Who was standing here, now, in front of her, a glass of champagne in his long fingers, just as she held one in hers. It was probably an exquisite vintage, she knew, but she was incapable of doing it justice. Every atom of her being was focussed on one thing, and on
e thing only—being here with him.
‘To us, together at last,’ said Xavier, and took a sip from his glass.
She made herself do likewise, though she was hardly aware of doing so. She was only aware of the man who, this very night, was going to take her to his bed.
And she would go. Willingly, ardently. Xavier Lauran wanted her—had come for her—had swept her off to Paris—and she wanted him with every cell in her body, every fibre of her being. Her breath caught for the thousandth time as she gazed up at him, at the lean, elegant body, the incredible planes of his face, and into those dark, long-lashed eyes gazing down into hers with a message in them that turned her knees to jelly, that sent her pulse soaring into the stratosphere. All thought was gone. Only the wonder and thrill of the moment possessed her.
She watched him set aside his glass on an antique tallboy, and then reach to take hers from nerveless fingers. He smiled down at her. She felt her legs dissolve. The smile was warm and intimate and for her alone.
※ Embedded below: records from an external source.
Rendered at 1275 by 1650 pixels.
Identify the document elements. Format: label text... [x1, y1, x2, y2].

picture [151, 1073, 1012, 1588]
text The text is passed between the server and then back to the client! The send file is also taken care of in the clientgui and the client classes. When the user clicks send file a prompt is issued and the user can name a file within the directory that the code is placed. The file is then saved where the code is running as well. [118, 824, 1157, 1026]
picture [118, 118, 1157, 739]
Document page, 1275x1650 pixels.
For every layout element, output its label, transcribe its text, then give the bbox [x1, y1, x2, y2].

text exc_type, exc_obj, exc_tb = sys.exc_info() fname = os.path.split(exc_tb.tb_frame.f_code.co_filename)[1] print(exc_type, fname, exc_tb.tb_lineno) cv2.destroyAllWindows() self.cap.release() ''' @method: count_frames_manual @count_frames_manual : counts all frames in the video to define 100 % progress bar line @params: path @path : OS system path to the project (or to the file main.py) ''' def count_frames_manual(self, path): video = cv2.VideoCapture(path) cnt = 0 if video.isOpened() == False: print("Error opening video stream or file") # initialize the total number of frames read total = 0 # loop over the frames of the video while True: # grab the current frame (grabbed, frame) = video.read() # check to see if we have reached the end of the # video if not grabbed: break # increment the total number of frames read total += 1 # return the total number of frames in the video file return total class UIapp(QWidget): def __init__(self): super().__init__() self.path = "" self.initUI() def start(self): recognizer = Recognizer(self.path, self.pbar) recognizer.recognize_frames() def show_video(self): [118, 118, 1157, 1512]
His hand lifted, and with the backs of his fingers he stroked gently down her cheek.
She could not breathe, could not speak—could only stand there while his touch caressed her. So lightly—so devastatingly. She felt her skin come alive beneath his touch, her breathing quicken suddenly as his hand turned, and now his fingertips were brushing with tantalising sensuousness over the contours of her lips.
He had stepped closer. She wasn’t sure when—wasn’t sure of anything except the sweet, honeying sensation that was dissolving through her.
‘You are so beautiful,’ he said, and his voice was soft. It sent a tremor of arousal through her, and her eyelids fluttered of their own accord as he held her eyes with his long-lashed dark gaze. She wanted to touch him. To lift her fingers to that sable hair, to feather it and run her fingertip along the high line of his cheekbone. She felt her hand lift.
He caught it. Swiftly, with a soft, encircling grip around her wrist. His hold was not hard, but she could not escape.
‘No,’ he told her, and his voice had the very slightest husk to it. ‘First I want to touch you.’